• _Work instructions_: Images should not appear in the copy, yet every line of the listing below must be printed exactly.

• _Raw data_:
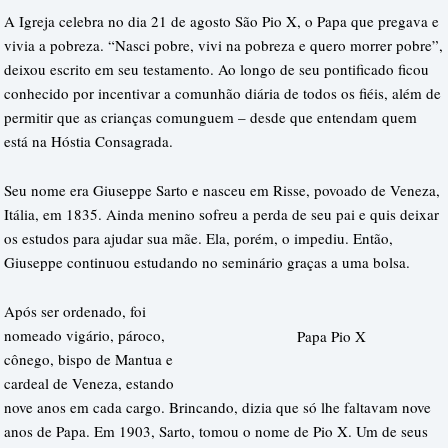
A Igreja celebra no dia 21 de agosto São Pio X, o Papa que pregava e
vivia a pobreza. “Nasci pobre, vivi na pobreza e quero morrer pobre”,
deixou escrito em seu testamento. Ao longo de seu pontificado ficou
conhecido por incentivar a comunhão diária de todos os fiéis, além de
permitir que as crianças comunguem – desde que entendam quem
está na Hóstia Consagrada.
Seu nome era Giuseppe Sarto e nasceu em Risse, povoado de Veneza,
Itália, em 1835. Ainda menino sofreu a perda de seu pai e quis deixar
os estudos para ajudar sua mãe. Ela, porém, o impediu. Então,
Giuseppe continuou estudando no seminário graças a uma bolsa.
Após ser ordenado, foi
nomeado vigário, pároco,
Papa Pio X
cônego, bispo de Mantua e
cardeal de Veneza, estando
nove anos em cada cargo. Brincando, dizia que só lhe faltavam nove
anos de Papa. Em 1903, Sarto, tomou o nome de Pio X. Um de seus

• _Worked solution_:
A Igreja celebra no dia 21 de agosto São Pio X, o Papa que pregava e
vivia a pobreza. “Nasci pobre, vivi na pobreza e quero morrer pobre”,
deixou escrito em seu testamento. Ao longo de seu pontificado ficou
conhecido por incentivar a comunhão diária de todos os fiéis, além de
permitir que as crianças comunguem – desde que entendam quem
está na Hóstia Consagrada.
Seu nome era Giuseppe Sarto e nasceu em Risse, povoado de Veneza,
Itália, em 1835. Ainda menino sofreu a perda de seu pai e quis deixar
os estudos para ajudar sua mãe. Ela, porém, o impediu. Então,
Giuseppe continuou estudando no seminário graças a uma bolsa.
Após ser ordenado, foi
nomeado vigário, pároco,
Papa Pio X
cônego, bispo de Mantua e
cardeal de Veneza, estando
nove anos em cada cargo. Brincando, dizia que só lhe faltavam nove
anos de Papa. Em 1903, Sarto, tomou o nome de Pio X. Um de seus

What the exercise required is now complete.